WORK TO BE COMPLETED. What must be returned is the number of lines in the records holding the word "next", with no other text.
── SUPPLIED DATA ──
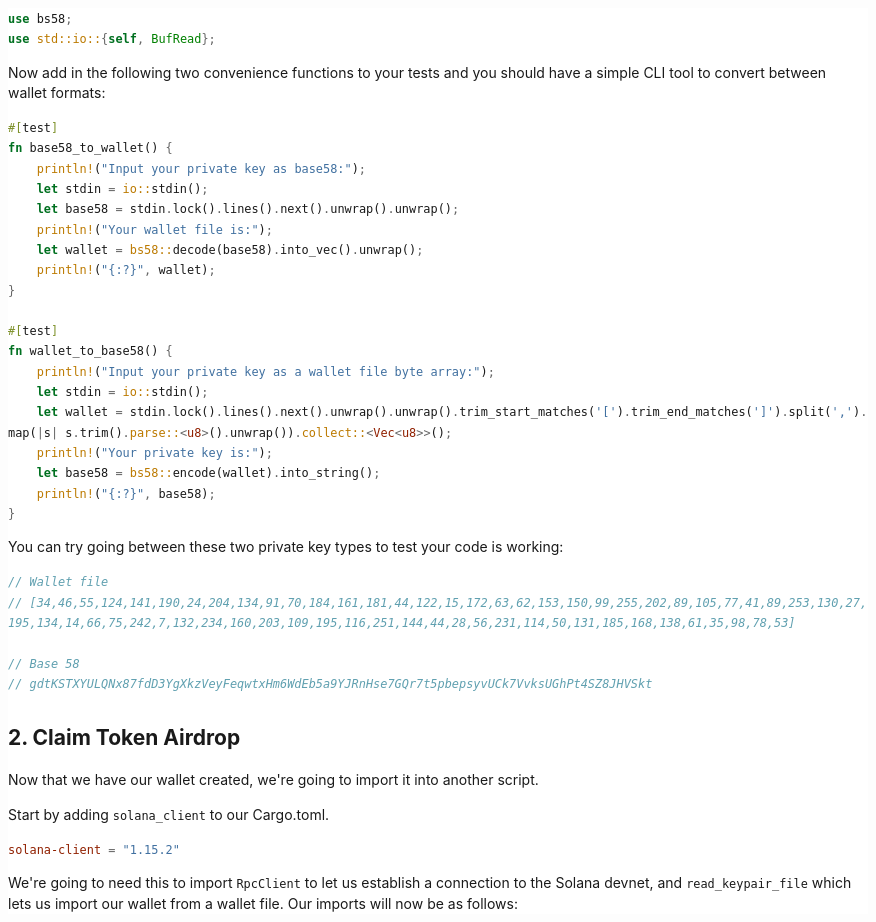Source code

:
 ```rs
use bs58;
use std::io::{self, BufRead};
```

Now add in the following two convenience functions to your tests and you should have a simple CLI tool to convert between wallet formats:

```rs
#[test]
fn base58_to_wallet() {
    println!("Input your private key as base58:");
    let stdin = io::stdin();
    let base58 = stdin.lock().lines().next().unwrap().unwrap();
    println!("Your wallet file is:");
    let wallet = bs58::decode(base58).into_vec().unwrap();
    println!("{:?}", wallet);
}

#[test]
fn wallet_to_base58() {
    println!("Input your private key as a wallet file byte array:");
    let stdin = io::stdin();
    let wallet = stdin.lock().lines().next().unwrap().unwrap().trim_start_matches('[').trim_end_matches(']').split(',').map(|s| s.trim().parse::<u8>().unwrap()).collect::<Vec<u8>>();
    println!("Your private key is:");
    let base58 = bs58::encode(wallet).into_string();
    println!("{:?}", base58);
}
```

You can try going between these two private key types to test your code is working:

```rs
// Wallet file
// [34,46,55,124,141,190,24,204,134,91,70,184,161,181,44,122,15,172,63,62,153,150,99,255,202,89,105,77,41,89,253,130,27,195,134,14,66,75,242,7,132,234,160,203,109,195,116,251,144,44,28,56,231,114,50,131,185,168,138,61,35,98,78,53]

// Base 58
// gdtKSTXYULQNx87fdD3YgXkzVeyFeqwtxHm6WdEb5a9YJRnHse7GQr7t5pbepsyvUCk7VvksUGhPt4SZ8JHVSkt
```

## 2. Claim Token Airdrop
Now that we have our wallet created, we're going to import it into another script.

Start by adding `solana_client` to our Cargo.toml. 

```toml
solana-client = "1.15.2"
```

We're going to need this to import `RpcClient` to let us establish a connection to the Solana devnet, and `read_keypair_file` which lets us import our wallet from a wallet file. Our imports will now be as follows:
───
── SUPPLIED DATA ──
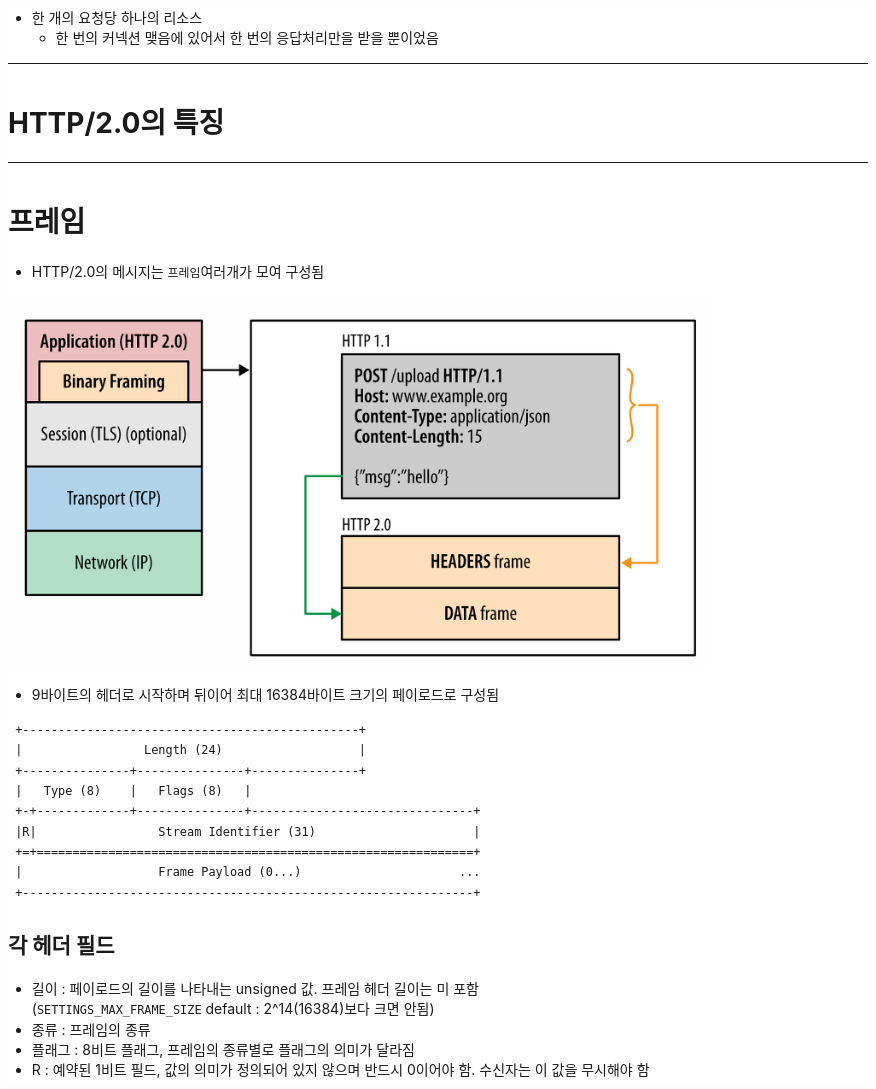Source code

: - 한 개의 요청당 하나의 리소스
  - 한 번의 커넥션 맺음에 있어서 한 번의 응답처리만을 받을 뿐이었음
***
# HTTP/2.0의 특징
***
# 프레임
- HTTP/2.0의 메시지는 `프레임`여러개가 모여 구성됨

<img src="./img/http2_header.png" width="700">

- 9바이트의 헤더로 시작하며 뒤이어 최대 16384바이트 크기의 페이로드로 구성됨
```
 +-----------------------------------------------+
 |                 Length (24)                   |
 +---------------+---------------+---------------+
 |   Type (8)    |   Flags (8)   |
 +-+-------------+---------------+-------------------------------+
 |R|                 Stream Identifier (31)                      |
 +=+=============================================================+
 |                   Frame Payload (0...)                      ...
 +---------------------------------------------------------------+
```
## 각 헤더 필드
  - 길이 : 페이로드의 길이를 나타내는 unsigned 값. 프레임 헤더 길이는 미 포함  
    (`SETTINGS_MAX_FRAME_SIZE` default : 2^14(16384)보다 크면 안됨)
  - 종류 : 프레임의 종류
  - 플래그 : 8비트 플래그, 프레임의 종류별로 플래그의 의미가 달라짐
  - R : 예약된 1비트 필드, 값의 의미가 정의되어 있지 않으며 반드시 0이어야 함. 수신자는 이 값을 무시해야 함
───
EXERCISE RESPONSE. 2